A regulação canadense das nanopartículas sintéticas é guiado pela necessidade de promover os benefícios das inovações nanotecnológicas e limitar os riscos ambientais e de saúde em todo o ciclo de vida do produto. Produtos contendo nanopartículas sintéticas e nanomateriais estão sujeitos aos regulamentos em vigor em consumidores, saúde, embalagem e produtos industriais.

Mensagens-chave

ainda não o papel de vetores passivos Na transmissão da Covid-19, e a pesquisa está em andamento sobre este assunto. As preocupações sobre a transmissão de vetores passivos atraíram interesse no potencial de produtos auto-defeituosos contendo nanopartículas sintéticas para limitar a propagação da CVIV-19. No entanto, será necessário responder a várias perguntas antes que este tipo de produto se torne o padrão em protocolos de desinfecção.

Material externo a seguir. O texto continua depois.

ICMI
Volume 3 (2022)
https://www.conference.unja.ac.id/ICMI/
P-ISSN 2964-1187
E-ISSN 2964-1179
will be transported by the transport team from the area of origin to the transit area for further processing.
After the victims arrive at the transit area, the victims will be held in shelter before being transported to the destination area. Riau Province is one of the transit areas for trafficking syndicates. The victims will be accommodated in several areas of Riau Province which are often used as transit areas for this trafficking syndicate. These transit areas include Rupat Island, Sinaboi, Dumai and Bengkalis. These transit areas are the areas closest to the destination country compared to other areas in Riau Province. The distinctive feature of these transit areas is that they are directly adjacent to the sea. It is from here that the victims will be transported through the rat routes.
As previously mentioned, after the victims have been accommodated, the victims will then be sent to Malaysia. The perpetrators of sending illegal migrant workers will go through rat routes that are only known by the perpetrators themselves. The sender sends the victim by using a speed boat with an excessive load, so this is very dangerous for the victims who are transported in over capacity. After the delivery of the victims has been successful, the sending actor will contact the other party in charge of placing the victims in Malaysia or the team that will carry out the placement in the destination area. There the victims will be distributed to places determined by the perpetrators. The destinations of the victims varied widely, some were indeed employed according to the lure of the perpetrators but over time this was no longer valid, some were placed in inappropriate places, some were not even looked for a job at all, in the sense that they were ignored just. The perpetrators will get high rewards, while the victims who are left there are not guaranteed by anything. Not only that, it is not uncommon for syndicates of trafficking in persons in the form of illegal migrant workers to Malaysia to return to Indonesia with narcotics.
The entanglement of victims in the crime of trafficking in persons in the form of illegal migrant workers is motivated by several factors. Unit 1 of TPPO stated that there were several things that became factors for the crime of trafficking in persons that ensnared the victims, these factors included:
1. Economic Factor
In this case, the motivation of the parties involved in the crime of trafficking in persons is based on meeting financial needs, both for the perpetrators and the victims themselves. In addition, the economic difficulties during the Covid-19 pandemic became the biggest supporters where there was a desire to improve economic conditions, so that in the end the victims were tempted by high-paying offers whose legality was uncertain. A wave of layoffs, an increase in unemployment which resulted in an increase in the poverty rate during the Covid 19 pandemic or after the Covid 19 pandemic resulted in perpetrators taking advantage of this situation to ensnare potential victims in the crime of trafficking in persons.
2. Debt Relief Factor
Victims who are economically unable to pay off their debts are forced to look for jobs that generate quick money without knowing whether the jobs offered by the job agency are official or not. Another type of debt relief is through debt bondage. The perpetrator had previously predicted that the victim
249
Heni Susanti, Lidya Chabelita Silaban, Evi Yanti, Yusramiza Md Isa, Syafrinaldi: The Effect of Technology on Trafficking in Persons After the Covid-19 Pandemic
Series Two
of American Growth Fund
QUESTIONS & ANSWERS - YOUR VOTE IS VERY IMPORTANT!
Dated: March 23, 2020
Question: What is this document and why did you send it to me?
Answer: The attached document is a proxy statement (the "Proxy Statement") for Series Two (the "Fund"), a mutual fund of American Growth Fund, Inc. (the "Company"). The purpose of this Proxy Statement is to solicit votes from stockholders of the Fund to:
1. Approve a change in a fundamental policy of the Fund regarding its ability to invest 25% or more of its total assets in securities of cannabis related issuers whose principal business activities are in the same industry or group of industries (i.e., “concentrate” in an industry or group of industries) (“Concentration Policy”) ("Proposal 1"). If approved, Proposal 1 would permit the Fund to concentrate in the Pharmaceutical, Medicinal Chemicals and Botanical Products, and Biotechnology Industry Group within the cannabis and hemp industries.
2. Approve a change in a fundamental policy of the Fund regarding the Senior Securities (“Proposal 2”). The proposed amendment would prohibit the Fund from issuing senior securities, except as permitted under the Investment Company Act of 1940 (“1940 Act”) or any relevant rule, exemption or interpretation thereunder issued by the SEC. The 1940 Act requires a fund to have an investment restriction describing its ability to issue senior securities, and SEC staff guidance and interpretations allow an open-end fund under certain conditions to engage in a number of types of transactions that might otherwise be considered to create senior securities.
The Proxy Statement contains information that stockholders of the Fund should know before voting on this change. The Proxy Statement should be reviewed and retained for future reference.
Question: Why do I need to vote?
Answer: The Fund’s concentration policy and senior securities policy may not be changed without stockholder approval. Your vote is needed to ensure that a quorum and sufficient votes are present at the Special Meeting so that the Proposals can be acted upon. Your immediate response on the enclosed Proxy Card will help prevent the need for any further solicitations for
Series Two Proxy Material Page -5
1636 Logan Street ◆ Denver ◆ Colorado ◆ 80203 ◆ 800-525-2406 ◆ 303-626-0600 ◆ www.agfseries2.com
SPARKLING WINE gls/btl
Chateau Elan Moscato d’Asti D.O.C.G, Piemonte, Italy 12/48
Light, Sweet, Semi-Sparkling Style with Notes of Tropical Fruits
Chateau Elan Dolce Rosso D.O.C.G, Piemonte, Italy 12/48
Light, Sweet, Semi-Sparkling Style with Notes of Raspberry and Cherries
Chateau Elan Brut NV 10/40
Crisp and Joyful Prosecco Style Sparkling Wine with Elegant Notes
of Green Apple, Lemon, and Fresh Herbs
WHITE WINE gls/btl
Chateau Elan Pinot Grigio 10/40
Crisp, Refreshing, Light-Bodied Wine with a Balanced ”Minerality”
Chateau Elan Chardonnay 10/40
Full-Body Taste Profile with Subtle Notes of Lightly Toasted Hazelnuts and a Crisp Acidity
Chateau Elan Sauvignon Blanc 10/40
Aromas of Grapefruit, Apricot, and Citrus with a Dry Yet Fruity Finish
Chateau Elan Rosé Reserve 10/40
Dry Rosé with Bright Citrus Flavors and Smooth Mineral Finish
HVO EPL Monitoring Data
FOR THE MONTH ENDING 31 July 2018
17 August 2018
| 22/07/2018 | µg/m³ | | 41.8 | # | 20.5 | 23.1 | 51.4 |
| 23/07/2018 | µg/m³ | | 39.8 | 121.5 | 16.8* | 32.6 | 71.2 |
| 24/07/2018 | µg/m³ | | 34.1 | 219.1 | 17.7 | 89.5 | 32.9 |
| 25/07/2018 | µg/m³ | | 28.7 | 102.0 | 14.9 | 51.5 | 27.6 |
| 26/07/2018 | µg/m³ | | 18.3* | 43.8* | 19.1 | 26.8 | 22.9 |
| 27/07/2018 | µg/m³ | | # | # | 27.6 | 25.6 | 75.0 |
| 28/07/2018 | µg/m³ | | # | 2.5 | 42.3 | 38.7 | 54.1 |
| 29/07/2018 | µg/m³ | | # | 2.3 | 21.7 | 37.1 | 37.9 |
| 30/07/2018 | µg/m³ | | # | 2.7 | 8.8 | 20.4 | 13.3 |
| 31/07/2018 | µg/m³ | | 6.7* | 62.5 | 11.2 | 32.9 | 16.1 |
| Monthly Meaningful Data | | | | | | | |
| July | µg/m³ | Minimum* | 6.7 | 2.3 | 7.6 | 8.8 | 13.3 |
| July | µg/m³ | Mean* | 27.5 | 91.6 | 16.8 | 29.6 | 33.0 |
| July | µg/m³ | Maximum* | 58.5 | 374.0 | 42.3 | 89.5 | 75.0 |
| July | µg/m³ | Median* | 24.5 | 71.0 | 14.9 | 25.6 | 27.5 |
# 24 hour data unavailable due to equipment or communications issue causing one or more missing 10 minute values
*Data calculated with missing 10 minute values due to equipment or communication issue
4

  • Qual é a eficiência da auto-confusão em comparação com os métodos convencionais? Li “em Que condições os produtos contendo nanopartículas sintéticas complementam ou substituem os métodos de desinfecção convencionais?
  • Quais são os riscos para a saúde de produtos que contêm nanopartículas sintéticas em comparação com outros desinfetantes e desinfetantes (produtos químicos, raios ultravioleta, spray eletrostático)? / li>
  • Quais são os custos de auto-semente em comparação com outros métodos?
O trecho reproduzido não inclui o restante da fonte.